I can't say I remember much of the first PersianGulf War. Those being the days before I knew what "tone deaf" meant, I joined my fourth grade chorus in singing "Voices that Care." And, like now, we wore yellow ribbons to show support for the troops. Yet, I don't think any of us knew why the United States was in the Gulf. I, for one, didn't need a "why": We were there because President George H. W. Bush said we should be. My dad said Bush was right, and I thought my father knew everything. The first Gulf War, for me, had been about my own comfort - because at 9 years-old that was what I understood best. I wanted it over and forgotten.

It is only in retrospect that I recognize how much the years before the the first Persian Gulf War served as a foundation for a culture that nurtures foreign conflicts. Whereas once we valued subversion, a backlash to liberalism has spurned a new conservatism reflected in popular culture.

Think about the era we grew up in. Predecessor to the concerns of the early 1990s, the 1980s were about excess - excessive hairdos, excessive slouch socks and painfully excessive Chevy Chase. The 1980s, as we remember them, were about material things: the myriad of toys our generation grew to covet, loves to reminisce about and that is currently being revived at your local Toys 'R Us. But valuing objects necessitates preserving wealth and even going to extremes to preserve self-comfort: The first Gulf War was about that and so is this one.

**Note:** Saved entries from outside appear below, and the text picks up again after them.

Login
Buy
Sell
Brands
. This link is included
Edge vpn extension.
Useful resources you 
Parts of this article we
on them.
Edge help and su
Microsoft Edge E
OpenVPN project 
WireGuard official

So, not much has changed: Insecure after 9/11, Americans once again demand a looming enemy and still want a quick war, a forgettable war. But we're not kids anymore. More pressing than the knowledge that people like us are fighting in Iraq is the responsibility that our adulthood has afforded us: People not like us are dying in greater numbers. Moreover, it is irresponsible to let war be forgettable - whether you support this one or not.

We are the products of an age that spurned a backlash against values for which our parents' generation had taken to the streets only decades earlier. Overwhelming, even mocking, the idealism of the 1960s and the politicism of the 1970s, it has become "uncool" to dissent. Social movements have become outmoded - and still are. Absurdly, it is difficult to be a liberal activist and be cool in the 21st Century - a social construction that insidiously moves our society further to the right.

Celebrities preaching against the war in Iraq are ridiculed while supporters receive accolades. Think about it: Michael Moore was booed at the Oscar's for voicing his dissent, yet Arnold Schwarzenegger made us feel warm and fuzzy for his support of the war.

Sure, there are more qualified people to dissent the war than Susan Sarandon and the Dixie Chicks - but the dissent of outspoken, sometimes self-righteous, celebrities does not function only to tell our government that war is unjust; rather, it reminds Americans that it is reasonable to disagree with this war and that a viable movement against it exists. When it comes down to efficacy, so-called experts can give us the information, but it may take a celebrity for people, especially young people, to hear it.

Once, you could count on MTV to be a sounding board for celebrity's outcries against the establishment. But now the proof of our culture's underlying conservatism lies in MTV, this former bastion of subversion. This network, arguably the best media by which to reach teenagers, has refused anti-war advertisements, yet runs spots recruiting for the U.S. Armed Forces. Last week, the New York Times reported that anti-war organizations, such as Not in Our Name, were not allowed to purchase spots for anti-war messages, including a discussion between Sarandon and "experts." An MTV spokesperson, apparently oblivious to the message of the "Army of One" campaign, told the Times that the network does run not partisan advertisements.

These recruitment spots may not mention the current conflict in Iraq, but their political message is overt: War is glorious and by more than implication, war in Iraq is just. Those advertisements, like the G.I. Joe dolls of our childhood, are more insidious and powerful than Sarandon's commercial probably could have been. The latter, set-up as an obviously partisan commercial allows the viewer to fully process arguments, while the former supports an ideology under a storybook guise of heroism for its own sake, completely divorced from the true consequences of war.

Perhaps the most powerful statement to how far our culture has come since the 1960s and 1970s is the once-subversive Madonna, who could always because to push the envelope without fear of public outcry. Her "Like a Prayer Video," for example, offended Catholics with images of burning crosses and sexually suggestive movements on a church alter. Yet the 40-something songstress pulled her "American Life" video from U.S. markets out of respect for troops and for fear that it would be upset viewers who misinterpreted it. Gone are the days when Madonna's irreverence could be counted and when it could be cool to disagree.

- Michaela May '03 submits a column to the Justice.